The Extraordinary True Story of Family Lost and Found
 
 
   
 
                     
   
Robin Bayley

The Author

Robin Bayley was born in a shooting lodge in the middle of a North Yorkshire moor. He grew up in Sheffield and after college, moved to London where he worked in advertising and children’s TV. He has also worked as a teacher in Colombia and was once cast as a drug smuggler in a Bollywood feature film. The Mango Orchard is his first book.

Q & A

Q: What’s the worst job you ever had?
A: I once worked as a sales rep for a magazine called International Electronics for China. I drove around the country for a whole year, and managed to sell just one quarter page advertisement, which was later cancelled. 

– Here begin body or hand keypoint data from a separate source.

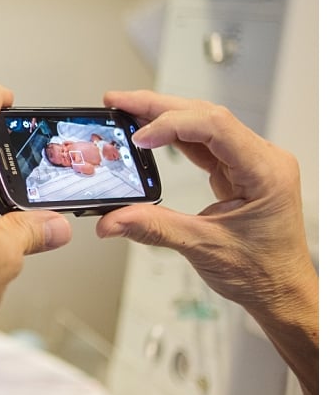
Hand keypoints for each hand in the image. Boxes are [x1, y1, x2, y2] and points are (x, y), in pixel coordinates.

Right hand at [97, 89, 313, 314]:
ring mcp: (250, 165)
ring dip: (163, 117)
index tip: (139, 138)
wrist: (281, 292)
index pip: (215, 128)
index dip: (172, 126)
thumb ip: (153, 229)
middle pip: (205, 116)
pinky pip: (203, 145)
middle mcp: (261, 160)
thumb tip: (113, 220)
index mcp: (264, 171)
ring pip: (203, 126)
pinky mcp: (238, 174)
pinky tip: (150, 134)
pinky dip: (174, 138)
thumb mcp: (203, 247)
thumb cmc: (263, 272)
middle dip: (158, 107)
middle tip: (119, 102)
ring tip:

Q: How did you finance five years of writing?
A: I sold my flat.

Q: Where are you living right now?
A: London. It’s a difficult place to leave as it pretty much has everything, apart from good weather, good public transport, beaches, a laid-back population. Come to think of it, I may move quite soon.

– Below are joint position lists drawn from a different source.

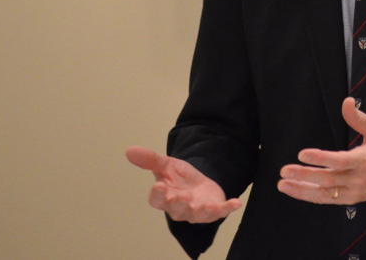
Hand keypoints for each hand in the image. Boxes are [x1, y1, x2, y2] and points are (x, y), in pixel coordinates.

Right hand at [125, 146, 242, 222]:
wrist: (199, 182)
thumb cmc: (180, 178)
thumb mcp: (166, 165)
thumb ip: (150, 159)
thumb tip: (129, 150)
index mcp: (165, 196)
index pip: (157, 200)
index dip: (157, 195)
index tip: (158, 186)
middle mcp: (179, 208)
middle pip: (176, 209)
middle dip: (179, 203)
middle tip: (183, 196)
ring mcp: (197, 211)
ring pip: (197, 215)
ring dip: (201, 211)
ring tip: (204, 205)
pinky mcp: (214, 210)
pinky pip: (221, 212)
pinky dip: (227, 208)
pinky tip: (236, 203)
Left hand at [276, 97, 365, 204]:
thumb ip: (359, 117)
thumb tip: (346, 102)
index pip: (340, 161)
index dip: (321, 159)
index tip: (302, 154)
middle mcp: (359, 178)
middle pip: (328, 180)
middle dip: (304, 176)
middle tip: (285, 170)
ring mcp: (355, 191)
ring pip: (325, 194)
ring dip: (302, 190)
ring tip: (283, 184)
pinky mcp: (352, 199)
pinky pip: (329, 199)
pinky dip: (311, 196)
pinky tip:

Q: Why did it take you take five years to write The Mango Orchard?
A: The story concerns two continents over two centuries and involves hundreds of people so it took a lot of thought. Also, I’m not a very fast writer.

Q: In those five years, did you ever think, “What the hell am I doing?”
A: Save the occasional off day, not really, but I think my friends did.

Q: Do you miss the job you left behind to write the book?
A: I miss the people I worked with. And the money.

Q: When did you start to travel?
A: I was seventeen when I went on my first foreign trip without my parents. My grandma would give me money with the express instruction that I was to go travelling. I used to wonder if she was trying to get rid of me.

Q: What is the stupidest thing you have done when travelling?
A: Refusing to pay a stoned taxi driver in Managua, Nicaragua. He then tried to kill me, but being stoned, he didn’t make a very good job of it.

Q: Are you still in contact with your Mexican family, and the other characters in the book?
A: Yes, I’m in pretty regular contact with most of them, and at least weekly contact with the Mexican family. When I first returned from Mexico, it was limited to faxes. Now it’s Skype, e-mail, Facebook etc. And Javicito, Tío Javier’s grandson, and my Godson, has been to visit me this year.

Q: Describe your typical writing day.
A: Initially I’d write well into the night, but I found that if I did that I wasn’t very productive the next day. I have now adopted cricketing hours: two hours before lunch, two hours before tea and two hours after tea. And obviously if it’s raining, I take the day off.

Q: How do you get yourself out of writers’ block?
A: I swear at the computer and then try writing with pen and paper. If that doesn’t work, I swear at the computer again and go for a walk.

Q: Are you surprised with how The Mango Orchard has turned out?
A: I guess if I bumped my head and forgot the whole writing process I would be, but having been with it day after day for so long, we sort of grew together, so I’m not surprised, just pleased.

Q: There have been discussions about a feature film, who would you like to play your character?
A: James McAvoy or Leonardo DiCaprio

Q: Where will you be appearing at book fairs or signings?
A: Watch out for announcements on Twitter, Facebook, my blog and on this site.

Q: What did the process of writing The Mango Orchard teach you?
A: The virtue of patience.

Q: What is the subject of your next book?
A: That’s what my agent keeps asking me. I have to keep reminding him about the virtue of patience.